A preocupação do deputado não é infundada. “Se alguém me encostar a mão, eu vou exercer o meu direito de legítima defesa”, afirmou Araújo em seu discurso. Ele expressou um sentimento de vulnerabilidade em um ambiente que, segundo ele, não garante a segurança necessária para um debate saudável.
Contexto do embate
A discussão acalorada entre Major Araújo e Amauri Ribeiro não é um incidente isolado, mas sim um reflexo de um clima de tensão crescente na Alego. As raízes do conflito estão ligadas a divergências políticas internas e a uma disputa acirrada dentro do PL goiano. Este ambiente conturbado levou o presidente da Assembleia, Bruno Peixoto (UB), a suspender os trabalhos no plenário de forma antecipada.
A troca de ofensas entre os parlamentares, que inclui insultos e provocações, tem gerado preocupação sobre a estratégia e o comportamento esperado dos representantes políticos durante as sessões. Araújo caracterizou o clima como “hostil” e indicou que ele e outros deputados não estão recebendo a proteção adequada.
Propostas para a segurança
Além de seu pedido para portar arma, Major Araújo sugeriu uma alternativa que envolve mais segurança pessoal para os deputados. Ele propôs que cada parlamentar tivesse um policial designado especificamente para sua proteção. Essa ideia reflete uma busca por soluções que aumentem a segurança sem precisar recorrer ao uso de armas em um ambiente institucional.
“A Assembleia não está garantindo harmonia necessária aqui e eu temo.
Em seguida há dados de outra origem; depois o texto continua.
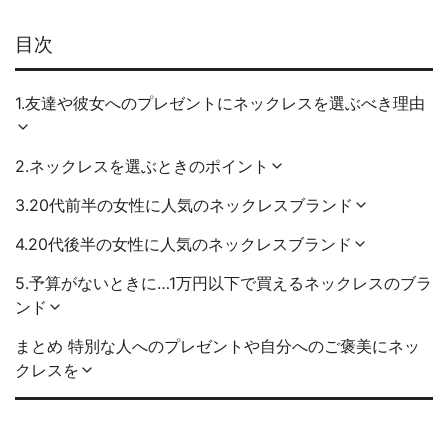
目次
1.友達や彼女へのプレゼントにネックレスを選ぶべき理由
2.ネックレスを選ぶときのポイント
3.20代前半の女性に人気のネックレスブランド
4.20代後半の女性に人気のネックレスブランド
5.予算がないときに…1万円以下で買えるネックレスのブラ
ンド
まとめ 特別な人へのプレゼントや自分へのご褒美にネッ
クレスを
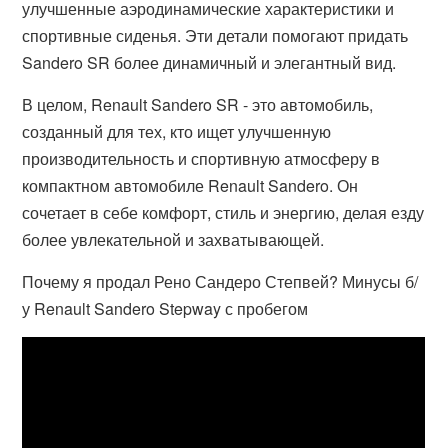
улучшенные аэродинамические характеристики и
спортивные сиденья. Эти детали помогают придать
Sandero SR более динамичный и элегантный вид.
В целом, Renault Sandero SR - это автомобиль,
созданный для тех, кто ищет улучшенную
производительность и спортивную атмосферу в
компактном автомобиле Renault Sandero. Он
сочетает в себе комфорт, стиль и энергию, делая езду
более увлекательной и захватывающей.
Почему я продал Рено Сандеро Степвей? Минусы б/
у Renault Sandero Stepway с пробегом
Eu não vou para os tapas com vagabundo”, disse Araújo ao justificar sua solicitação. A proposta evidencia uma crescente insatisfação entre os membros da assembleia e a busca por um ambiente mais seguro para a condução das atividades legislativas.
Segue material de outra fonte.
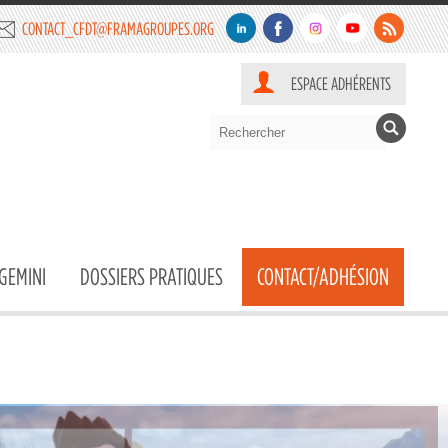
CONTACT_CFDT@FRAMAGROUPES.ORG
ESPACE ADHÉRENTS
GEMINI
DOSSIERS PRATIQUES
CONTACT/ADHÉSION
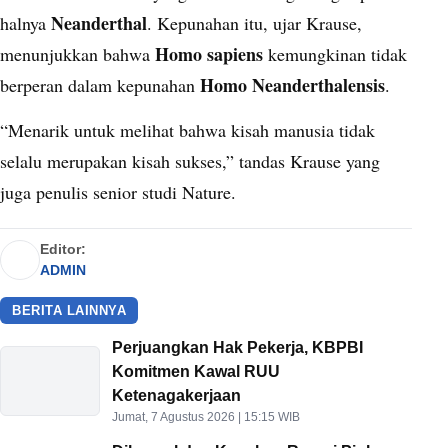
Neanderthal
halnya
. Kepunahan itu, ujar Krause,
Homo sapiens
menunjukkan bahwa
kemungkinan tidak
Homo Neanderthalensis
berperan dalam kepunahan
.
“Menarik untuk melihat bahwa kisah manusia tidak
selalu merupakan kisah sukses,” tandas Krause yang
juga penulis senior studi Nature.
Editor:
ADMIN
BERITA LAINNYA
Perjuangkan Hak Pekerja, KBPBI
Komitmen Kawal RUU
Ketenagakerjaan
Jumat, 7 Agustus 2026 | 15:15 WIB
A segurança pessoal dos deputados
A segurança dos parlamentares tornou-se uma questão central nas discussões da Alego, especialmente em vista da tensão registrada nas últimas semanas. Araújo insinuou que existem desigualdades de proteção entre os membros da Casa, sugerindo que alguns deputados, como Amauri Ribeiro, desfrutam de um nível mais elevado de segurança que outros.
Essas declarações levantam questões sobre a igualdade de tratamento entre os deputados e o que pode ser feito para garantir que todos tenham a proteção necessária para desempenhar suas funções. Essa situação, se não for tratada adequadamente, pode criar divisões ainda maiores entre os representantes e afetar a colaboração na Assembleia.
Consequências políticas
O clima de tensão e a possibilidade de um ambiente hostil dentro da Assembleia têm implicações significativas para a política goiana. A decisão da Mesa Diretora sobre o pedido de Araújo poderá estabelecer precedentes sobre o porte de armas em ambientes legislativos e, ao mesmo tempo, impactar a percepção pública sobre a segurança e a ética de conduta dos representantes.
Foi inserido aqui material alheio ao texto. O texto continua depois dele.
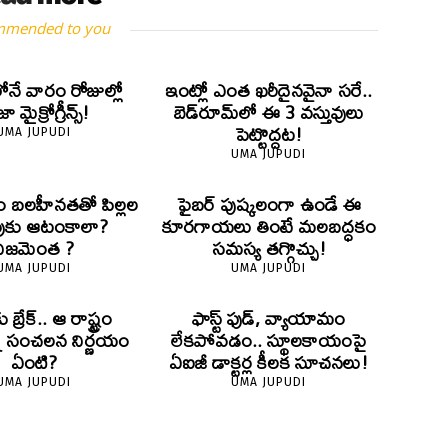
mmended to you
లోనే వారం రోజుల్లో
ఇంట్లో ఎంత ఖరీదైనవైనా సరే..
 మైక్రోగ్రీన్స్‌!
బెడ్‌రూమ్‌లో ఈ 3 వస్తువులు
పెట్టొద్దట!
UMA JUPUDI
UMA JUPUDI
ం బలహీనతతో పిల్లల
ఫైబర్‌ పుష్కలంగా ఉండే ఈ
ుకు ఆటంకాలా?
కూరగాయలు తింటే మలబద్ధకం
నిజమెంత ?
సమస్య తగ్గొచ్చు!
UMA JUPUDI
UMA JUPUDI
ు బ్రేక్.. ఆ రాష్ట్రం
ఫాస్ట్ ఫుడ్, వ్యాయామం
్న సంచలన నిర్ణయం
లేకపోవడం.. స్థూలకాయంపై
ఏంటి?
ఏఐజీ డాక్టర్ల కీలక సూచనలు!
UMA JUPUDI
UMA JUPUDI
Os pleitos de Araújo também podem ser vistos como um chamado à ação para que a Mesa Diretora repense as medidas de segurança e proteja todos os deputados de maneira justa e equitativa. A situação demanda atenção e uma resposta clara para evitar que conflitos semelhantes recorram ao longo das próximas sessões.
Um chamado à refrexão
A troca de ameaças e ofensas entre deputados não apenas prejudica a imagem da Assembleia, mas também a confiança do público em suas instituições. À medida que a Assembleia Legislativa de Goiás se depara com questões de segurança e protocolo, será necessário um diálogo aberto e soluções eficazes que garantam a integridade tanto dos representantes quanto dos cidadãos que eles servem.
“Tem gente aqui que desafia todo mundo para os tapas, mas goza de proteção policial”, finalizou Araújo, refletindo a sensação de desconforto que permeia a Casa. A situação exige um comprometimento renovado por parte de todos os deputados para manter um ambiente de respeito e civilidade em suas deliberações.